Political scientist Brendon O'Connor of the United States Studies Centre suggests that anti-Americanism cannot be isolated as a consistent phenomenon and that the term originated as a rough composite of stereotypes, prejudices and criticisms evolving to more politically based criticism. French scholar Marie-France Toinet says use of the term anti-Americanism "is only fully justified if it implies systematic opposition – a sort of allergic reaction – to America as a whole".
Discussions on anti-Americanism have in most cases lacked a precise explanation of what the sentiment entails (other than a general disfavor), which has led to the term being used broadly and in an impressionistic manner, resulting in the inexact impressions of the many expressions described as anti-American. William Russell Melton argues that criticism largely originates from the perception that the U.S. wants to act as a "world policeman".
Negative views of the United States are generally strongest in the Arab world, China, former Soviet countries, certain European nations, and North Korea, and weakest in Sub-Saharan Africa and most parts of Southeast Asia.

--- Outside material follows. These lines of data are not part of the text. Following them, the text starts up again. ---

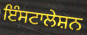
ਇੰਸਟਾਲੇਸ਼ਨ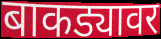
बाकड्यावर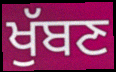
ਖੁੱਬਣ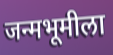
जन्मभूमीला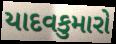
યાદવકુમારો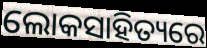
ଲୋକସାହିତ୍ୟରେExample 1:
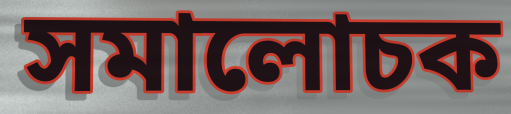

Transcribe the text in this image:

সমালোচক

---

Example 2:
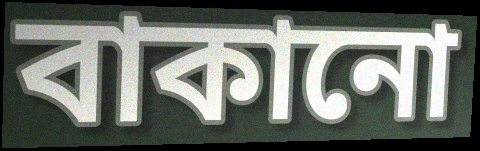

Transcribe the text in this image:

বাকানো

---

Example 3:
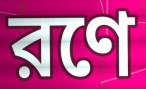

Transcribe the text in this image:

রণে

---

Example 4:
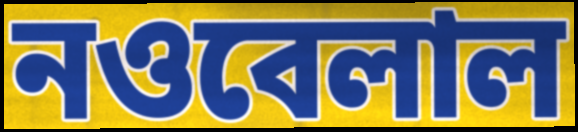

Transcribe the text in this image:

নওবেলাল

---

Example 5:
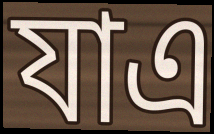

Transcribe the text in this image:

যাএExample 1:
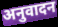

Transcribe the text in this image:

अनुवादन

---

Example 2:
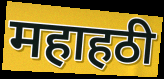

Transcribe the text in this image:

महाहठी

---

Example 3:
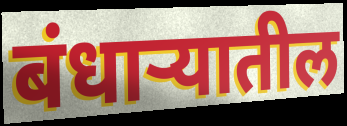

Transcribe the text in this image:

बंधाऱ्यातील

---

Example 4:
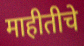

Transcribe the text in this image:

माहीतीचे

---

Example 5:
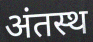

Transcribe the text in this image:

अंतस्थ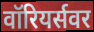
वॉरियर्सवरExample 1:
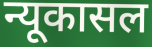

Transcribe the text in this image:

न्यूकासल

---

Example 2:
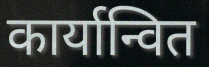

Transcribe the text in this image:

कार्यान्वित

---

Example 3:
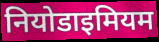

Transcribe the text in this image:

नियोडाइमियम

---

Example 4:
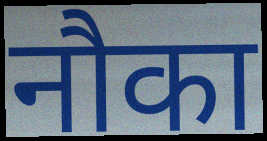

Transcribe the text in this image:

नौका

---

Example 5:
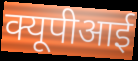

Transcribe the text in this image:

क्यूपीआई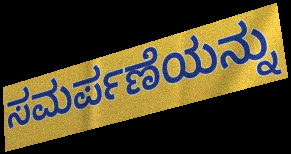
ಸಮರ್ಪಣೆಯನ್ನು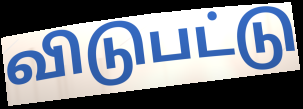
விடுபட்டு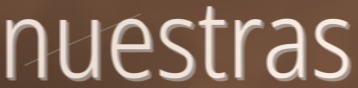
nuestrasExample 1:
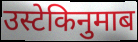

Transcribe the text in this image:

उस्टेकिनुमाब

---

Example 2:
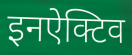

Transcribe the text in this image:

इनऐक्टिव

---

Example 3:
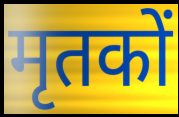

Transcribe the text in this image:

मृतकों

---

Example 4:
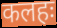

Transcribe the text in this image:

कलहः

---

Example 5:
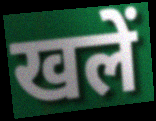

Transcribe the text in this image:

खलेंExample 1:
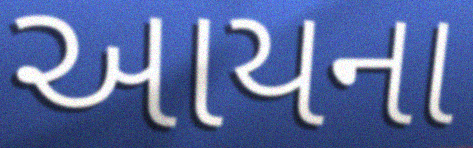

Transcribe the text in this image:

આયના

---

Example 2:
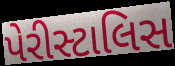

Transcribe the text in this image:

પેરીસ્ટાલિસ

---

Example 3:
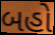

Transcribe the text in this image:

બહો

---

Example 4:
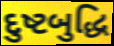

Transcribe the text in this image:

દુષ્ટબુદ્ધિ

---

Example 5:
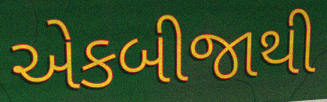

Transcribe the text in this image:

એકબીજાથી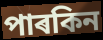
পাৰকিন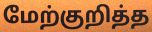
மேற்குறித்தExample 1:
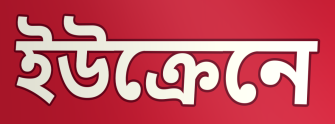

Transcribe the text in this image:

ইউক্রেনে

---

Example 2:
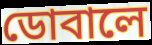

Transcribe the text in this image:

ডোবালে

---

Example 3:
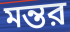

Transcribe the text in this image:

মন্তর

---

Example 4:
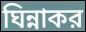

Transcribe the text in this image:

ঘিন্নাকর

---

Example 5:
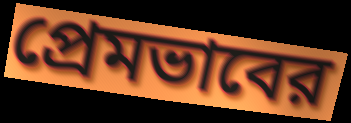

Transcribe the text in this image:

প্রেমভাবেরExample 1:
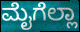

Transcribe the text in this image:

ಮೈಗೆಲ್ಲಾ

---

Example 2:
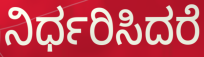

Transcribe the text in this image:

ನಿರ್ಧರಿಸಿದರೆ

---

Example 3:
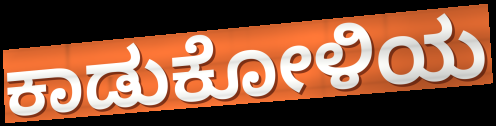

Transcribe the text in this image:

ಕಾಡುಕೋಳಿಯ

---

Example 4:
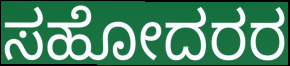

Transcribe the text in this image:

ಸಹೋದರರ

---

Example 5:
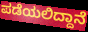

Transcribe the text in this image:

ಪಡೆಯಲಿದ್ದಾನೆ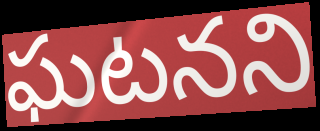
ఘటనని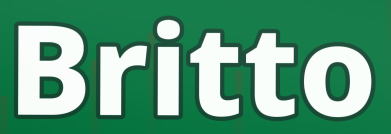
BrittoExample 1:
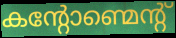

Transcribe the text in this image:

കന്റോണ്മെന്റ്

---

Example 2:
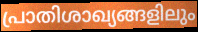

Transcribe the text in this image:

പ്രാതിശാഖ്യങ്ങളിലും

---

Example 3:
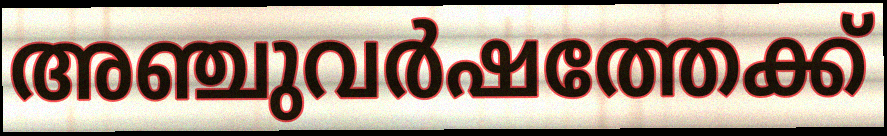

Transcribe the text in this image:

അഞ്ചുവർഷത്തേക്ക്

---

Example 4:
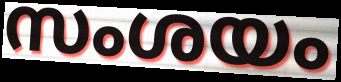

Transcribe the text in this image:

സംശയം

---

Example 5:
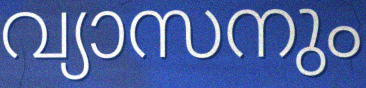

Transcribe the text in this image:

വ്യാസനുംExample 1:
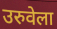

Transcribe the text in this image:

उरुवेला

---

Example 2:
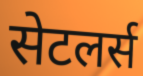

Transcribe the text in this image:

सेटलर्स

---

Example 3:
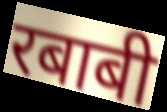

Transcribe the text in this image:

रबाबी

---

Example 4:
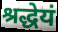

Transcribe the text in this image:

श्रद्धेयं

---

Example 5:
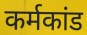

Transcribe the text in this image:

कर्मकांड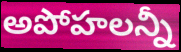
అపోహలన్నీ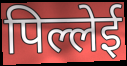
पिल्लेईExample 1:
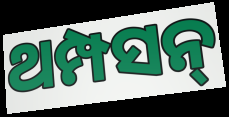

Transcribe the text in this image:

ଥମ୍ପସନ୍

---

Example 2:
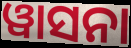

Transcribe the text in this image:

ୱାସନା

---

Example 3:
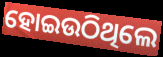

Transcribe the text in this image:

ହୋଇଉଠିଥିଲେ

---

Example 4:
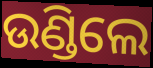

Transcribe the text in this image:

ଉଣ୍ଡିଲେ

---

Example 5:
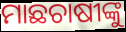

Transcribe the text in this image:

ମାଛଚାଷୀଙ୍କୁ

In the online Oxford Dictionary the term "anti-American" is defined as "hostile to the interests of the United States".
In the first edition of Webster's American Dictionary of the English Language (1828) the term "anti-American" was defined as "opposed to America, or to the true interests or government of the United States; opposed to the revolution in America". In France the use of the noun form 'antiaméricanisme' has been catalogued from 1948, entering ordinary political language in the 1950s.
A poll conducted in 2017[update] by the BBC World Service of 19 countries, 4 countries rated U.S. influence positively, while 14 leaned negatively, and 1 was divided.